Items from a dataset
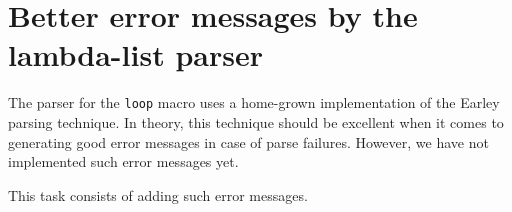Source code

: \section{Better error messages by the lambda-list parser}

The parser for the \texttt{loop} macro uses a home-grown
implementation of the Earley parsing technique.  In theory, this
technique should be excellent when it comes to generating good error
messages in case of parse failures.  However, we have not implemented
such error messages yet.

This task consists of adding such error messages.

:: WHAT IS NEEDED ::
Lines from the one containing "such error messages yet." through the final line of the entries are the only ones to print, and each must match exactly.

:: ANSWER ::
such error messages yet.

This task consists of adding such error messages.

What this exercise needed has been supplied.